→ **Exercise input**:
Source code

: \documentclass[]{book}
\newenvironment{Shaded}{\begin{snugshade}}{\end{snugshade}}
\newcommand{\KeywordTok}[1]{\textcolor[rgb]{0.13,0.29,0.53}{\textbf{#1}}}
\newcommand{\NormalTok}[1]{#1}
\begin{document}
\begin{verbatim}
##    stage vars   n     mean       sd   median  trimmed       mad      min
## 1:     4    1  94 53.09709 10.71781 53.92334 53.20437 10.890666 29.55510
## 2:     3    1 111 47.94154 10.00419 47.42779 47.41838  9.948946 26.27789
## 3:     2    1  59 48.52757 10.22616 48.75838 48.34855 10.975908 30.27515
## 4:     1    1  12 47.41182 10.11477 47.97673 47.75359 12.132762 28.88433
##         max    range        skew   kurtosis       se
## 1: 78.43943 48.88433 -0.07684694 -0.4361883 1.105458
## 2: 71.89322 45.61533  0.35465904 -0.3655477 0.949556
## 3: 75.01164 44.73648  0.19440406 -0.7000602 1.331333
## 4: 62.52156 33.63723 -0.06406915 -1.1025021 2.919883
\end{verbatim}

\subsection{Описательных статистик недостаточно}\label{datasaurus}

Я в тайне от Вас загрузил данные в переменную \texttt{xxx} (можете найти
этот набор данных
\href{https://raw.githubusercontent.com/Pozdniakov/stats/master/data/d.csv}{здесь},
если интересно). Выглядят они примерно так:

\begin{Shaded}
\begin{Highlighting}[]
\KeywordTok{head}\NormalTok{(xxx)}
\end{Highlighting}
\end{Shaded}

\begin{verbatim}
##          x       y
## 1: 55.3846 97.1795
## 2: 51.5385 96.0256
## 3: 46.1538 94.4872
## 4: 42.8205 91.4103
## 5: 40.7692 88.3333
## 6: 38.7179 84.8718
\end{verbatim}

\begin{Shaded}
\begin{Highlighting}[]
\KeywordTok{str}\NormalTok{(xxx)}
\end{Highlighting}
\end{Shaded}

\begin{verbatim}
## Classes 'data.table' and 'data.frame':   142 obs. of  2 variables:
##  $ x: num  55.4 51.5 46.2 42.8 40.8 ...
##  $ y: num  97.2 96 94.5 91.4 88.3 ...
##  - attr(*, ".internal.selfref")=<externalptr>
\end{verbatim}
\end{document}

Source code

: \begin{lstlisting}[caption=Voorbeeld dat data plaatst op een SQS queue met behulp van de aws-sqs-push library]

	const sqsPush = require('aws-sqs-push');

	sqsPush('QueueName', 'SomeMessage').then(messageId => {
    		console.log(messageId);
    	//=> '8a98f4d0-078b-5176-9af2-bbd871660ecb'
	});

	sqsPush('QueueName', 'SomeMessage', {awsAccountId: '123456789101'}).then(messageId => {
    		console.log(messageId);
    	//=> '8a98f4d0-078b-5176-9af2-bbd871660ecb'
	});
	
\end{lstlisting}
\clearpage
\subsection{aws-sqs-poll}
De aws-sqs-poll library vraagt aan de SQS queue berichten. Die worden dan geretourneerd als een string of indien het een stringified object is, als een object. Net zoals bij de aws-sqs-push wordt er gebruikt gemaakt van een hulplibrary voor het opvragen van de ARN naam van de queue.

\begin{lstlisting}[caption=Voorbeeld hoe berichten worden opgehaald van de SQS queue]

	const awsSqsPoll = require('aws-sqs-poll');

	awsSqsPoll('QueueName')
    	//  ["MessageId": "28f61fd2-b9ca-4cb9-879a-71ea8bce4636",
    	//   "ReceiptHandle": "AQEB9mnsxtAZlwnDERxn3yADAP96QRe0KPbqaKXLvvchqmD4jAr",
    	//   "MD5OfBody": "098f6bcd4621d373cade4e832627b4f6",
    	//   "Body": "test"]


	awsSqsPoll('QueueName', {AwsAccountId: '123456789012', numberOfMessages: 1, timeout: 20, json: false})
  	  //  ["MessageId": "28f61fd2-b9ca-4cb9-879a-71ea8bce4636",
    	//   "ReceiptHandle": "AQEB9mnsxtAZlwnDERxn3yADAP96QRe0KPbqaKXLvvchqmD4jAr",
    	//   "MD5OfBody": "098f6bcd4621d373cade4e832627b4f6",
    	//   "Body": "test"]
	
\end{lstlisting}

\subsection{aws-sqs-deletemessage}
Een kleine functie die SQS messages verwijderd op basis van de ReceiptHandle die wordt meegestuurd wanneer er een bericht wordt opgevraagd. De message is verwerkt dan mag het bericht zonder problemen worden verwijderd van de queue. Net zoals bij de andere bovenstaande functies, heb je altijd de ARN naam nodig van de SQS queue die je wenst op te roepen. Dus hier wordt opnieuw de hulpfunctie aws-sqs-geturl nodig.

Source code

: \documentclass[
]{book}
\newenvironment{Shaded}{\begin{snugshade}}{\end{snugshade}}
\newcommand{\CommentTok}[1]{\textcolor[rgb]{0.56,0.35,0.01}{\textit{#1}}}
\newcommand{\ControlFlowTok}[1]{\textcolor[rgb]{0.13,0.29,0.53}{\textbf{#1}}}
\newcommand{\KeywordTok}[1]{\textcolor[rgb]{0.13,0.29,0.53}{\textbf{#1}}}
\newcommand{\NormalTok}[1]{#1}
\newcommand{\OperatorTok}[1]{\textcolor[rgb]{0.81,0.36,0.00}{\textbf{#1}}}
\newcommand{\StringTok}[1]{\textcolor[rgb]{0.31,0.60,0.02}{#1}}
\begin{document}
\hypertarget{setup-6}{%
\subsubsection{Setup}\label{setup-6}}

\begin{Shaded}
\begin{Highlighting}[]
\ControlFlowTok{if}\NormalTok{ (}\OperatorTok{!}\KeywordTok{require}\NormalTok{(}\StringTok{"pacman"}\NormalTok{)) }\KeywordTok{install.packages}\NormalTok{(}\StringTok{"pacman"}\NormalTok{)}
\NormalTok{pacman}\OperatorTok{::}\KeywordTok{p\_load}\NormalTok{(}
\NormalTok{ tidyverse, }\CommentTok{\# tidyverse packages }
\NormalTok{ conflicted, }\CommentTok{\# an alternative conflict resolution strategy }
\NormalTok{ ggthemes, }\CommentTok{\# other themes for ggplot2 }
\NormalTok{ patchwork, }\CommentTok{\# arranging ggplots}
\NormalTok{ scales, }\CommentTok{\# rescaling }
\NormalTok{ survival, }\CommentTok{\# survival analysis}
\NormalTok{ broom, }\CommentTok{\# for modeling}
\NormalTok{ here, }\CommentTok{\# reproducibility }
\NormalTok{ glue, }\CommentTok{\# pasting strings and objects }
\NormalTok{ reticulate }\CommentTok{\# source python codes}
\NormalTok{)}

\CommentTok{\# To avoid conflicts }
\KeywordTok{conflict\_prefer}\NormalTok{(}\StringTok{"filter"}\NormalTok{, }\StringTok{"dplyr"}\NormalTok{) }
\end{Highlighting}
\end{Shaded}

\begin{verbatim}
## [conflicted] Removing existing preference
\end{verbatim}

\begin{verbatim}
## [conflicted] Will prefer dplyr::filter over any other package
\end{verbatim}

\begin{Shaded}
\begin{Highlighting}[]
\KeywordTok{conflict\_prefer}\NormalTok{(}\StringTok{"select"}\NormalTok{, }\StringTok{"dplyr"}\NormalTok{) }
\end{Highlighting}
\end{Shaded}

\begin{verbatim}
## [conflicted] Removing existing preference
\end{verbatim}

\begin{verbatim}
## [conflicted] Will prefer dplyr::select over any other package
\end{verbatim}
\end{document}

→ **Your instructions**: Pull every line containing "SomeMessage" from the entries above and copy it.

→ **Exercise result**:
	sqsPush('QueueName', 'SomeMessage').then(messageId => {
	sqsPush('QueueName', 'SomeMessage', {awsAccountId: '123456789101'}).then(messageId => {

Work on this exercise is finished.